Blood Brothers 2
- Cover by Lee Gibbons
- Designers: Geoff Gillan; Kathy Ho; Marcus L. Rowland; John B. Monroe; Scott David Aniolowski; Lynn Willis; Penelope Love; Mark Grundy; Kevin A. Ross; Steve Kluskens; Richard Watts;
- Publishers: Chaosium
- Publication: 1992; 34 years ago
- Genres: Horror
- Systems: Basic Role-Playing
- ISBN: 0-933635-91-5

= Blood Brothers 2 =

Tabletop horror role-playing game supplement

Blood Brothers 2 is an anthology of short adventures published by Chaosium in 1992 for the Lovecraftian horror role-playing game Call of Cthulhu.

==Contents==
Blood Brothers 2 is a sequel to the anthology Blood Brothers published by Chaosium in 1990. Like the first book, Blood Brothers 2 is an anthology of nine short adventures that are based on themes, monsters and plots taken from classic B movies.
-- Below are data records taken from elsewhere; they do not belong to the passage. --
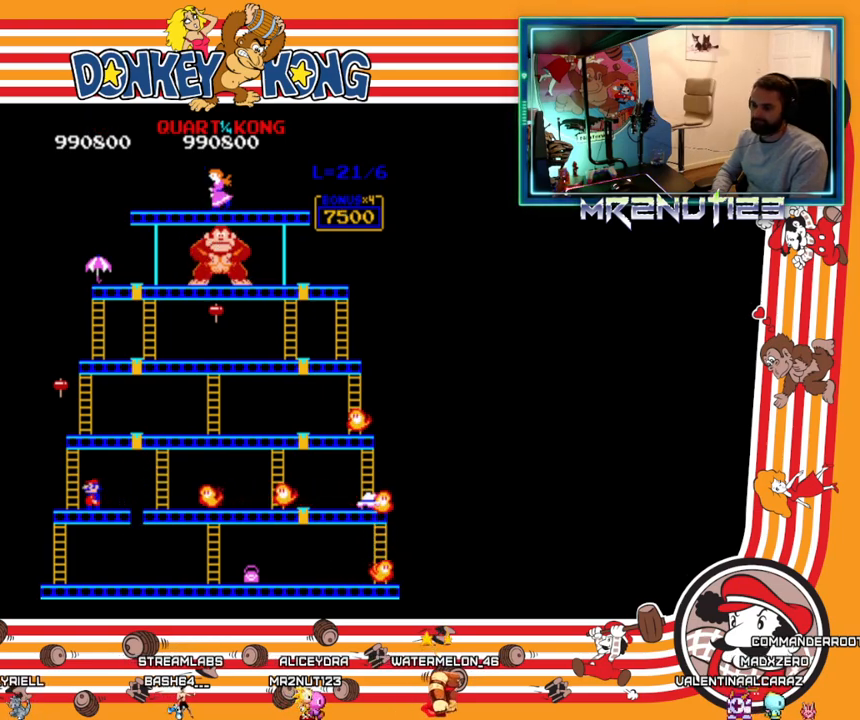
{"buttons": ["DPAD_UP"], "events": [[267, "DPAD_LEFT", "up"], [267, "DPAD_UP", "down"]]}
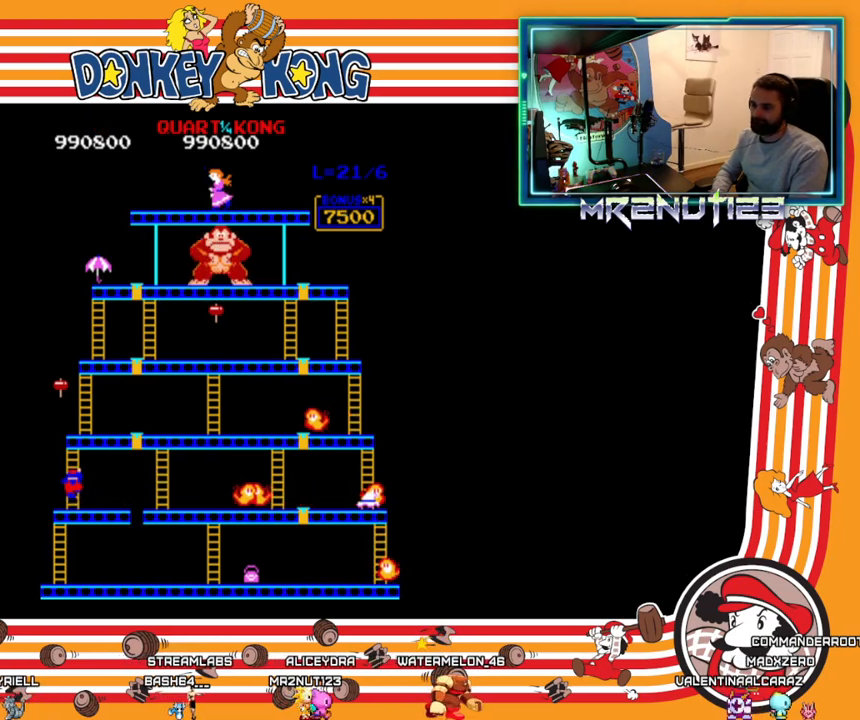
{"buttons": ["DPAD_UP"], "events": []}
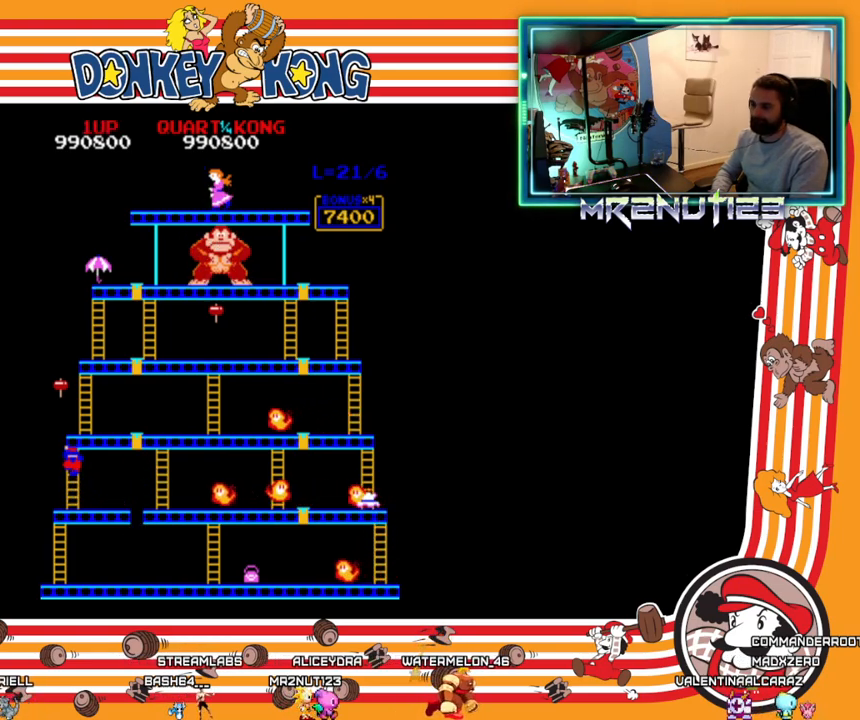
{"buttons": ["DPAD_UP"], "events": []}
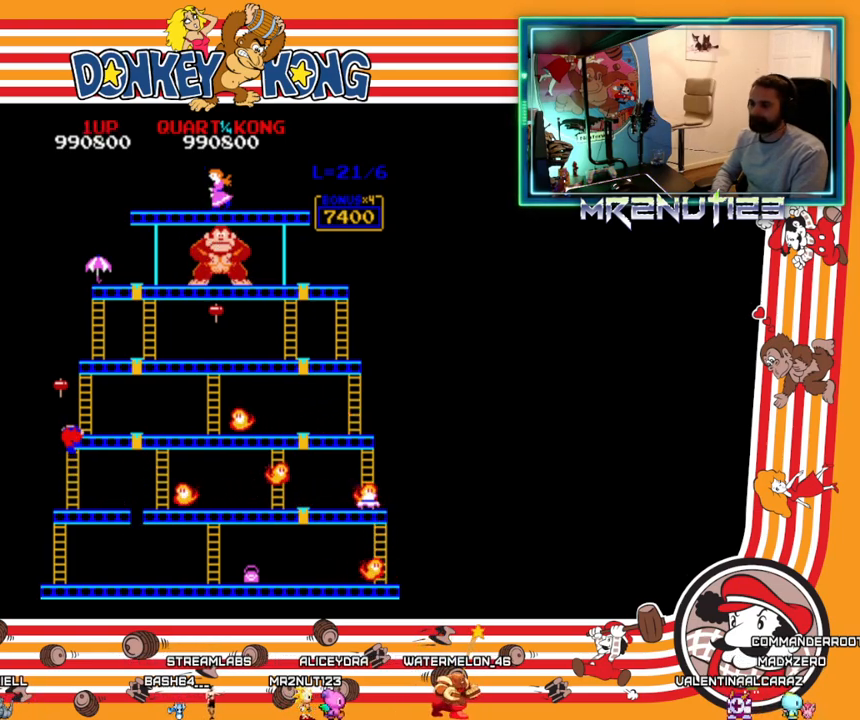
{"buttons": ["DPAD_RIGHT"], "events": [[433, "DPAD_RIGHT", "down"], [433, "DPAD_UP", "up"]]}
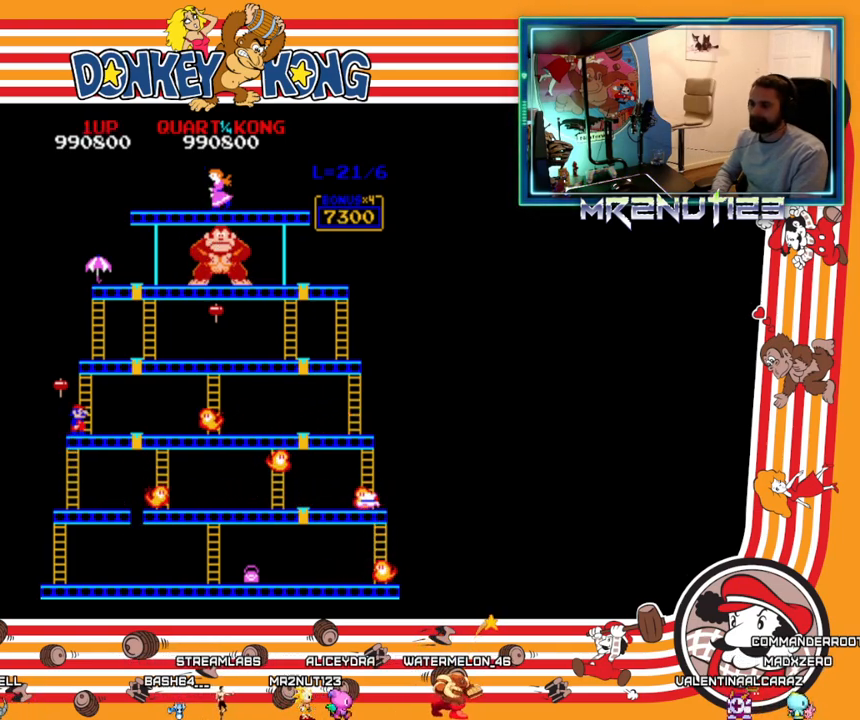
{"buttons": ["DPAD_UP"], "events": [[50, "DPAD_RIGHT", "up"], [50, "DPAD_UP", "down"]]}
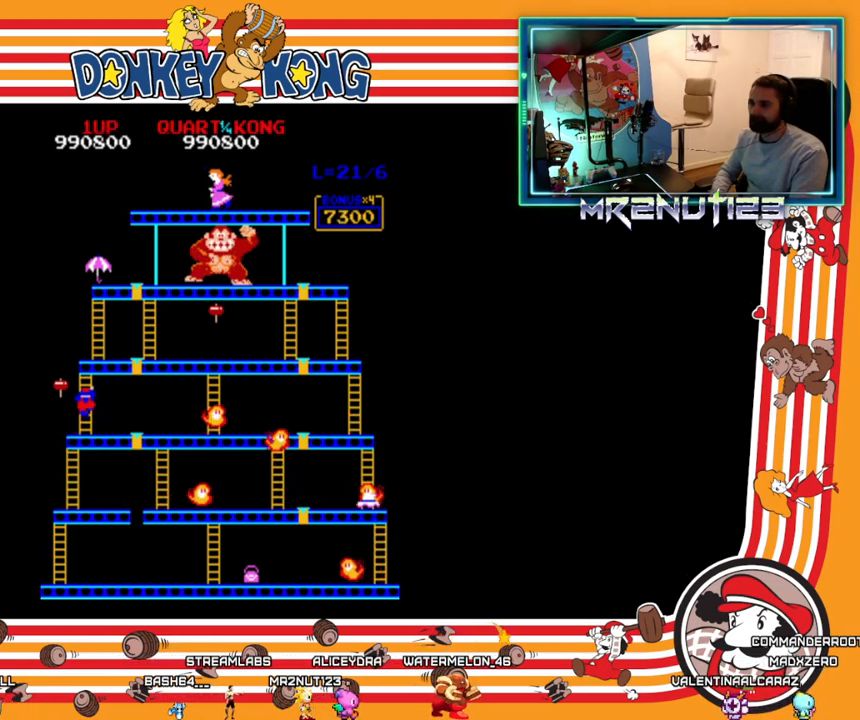
{"buttons": ["DPAD_UP"], "events": []}
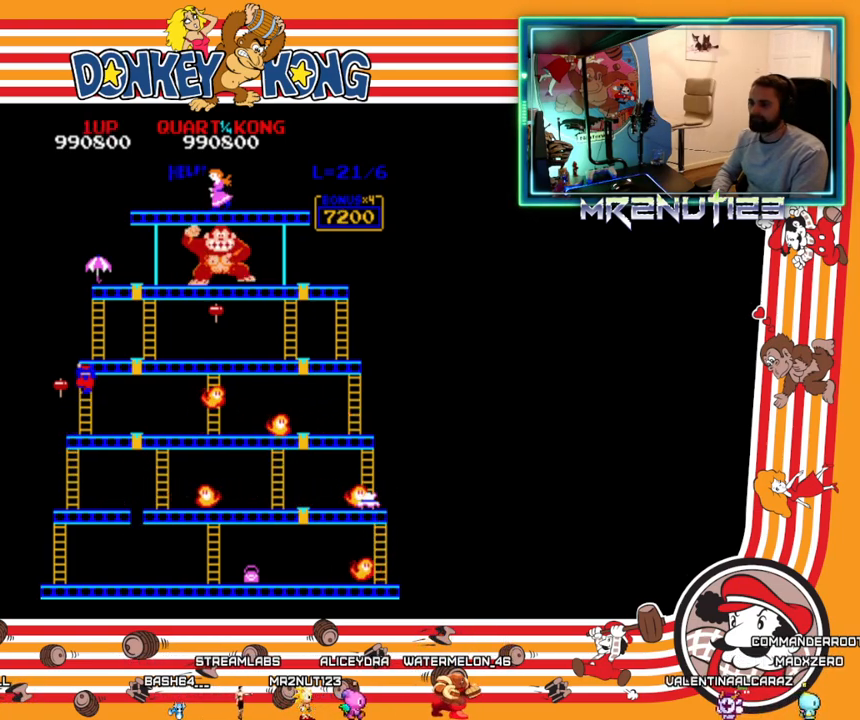
{"buttons": ["DPAD_UP"], "events": []}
The adventures include references to Gidget, High Plains Drifter, and Mexican lucha libre wrestlers.

==Reception==
In the November 1992 edition of Dragon (Issue 187), Allen Varney enjoyed the generous serving of B-movie humor, saying, "Cue the theremin!"

Wayne Ligon reviewed Blood Brothers 2 in White Wolf #35 (March/April, 1993), rating it a 4 out of 5 and stated that "All of the scenarios here provide lots of spirited film fun, and I heartly recommend BB2."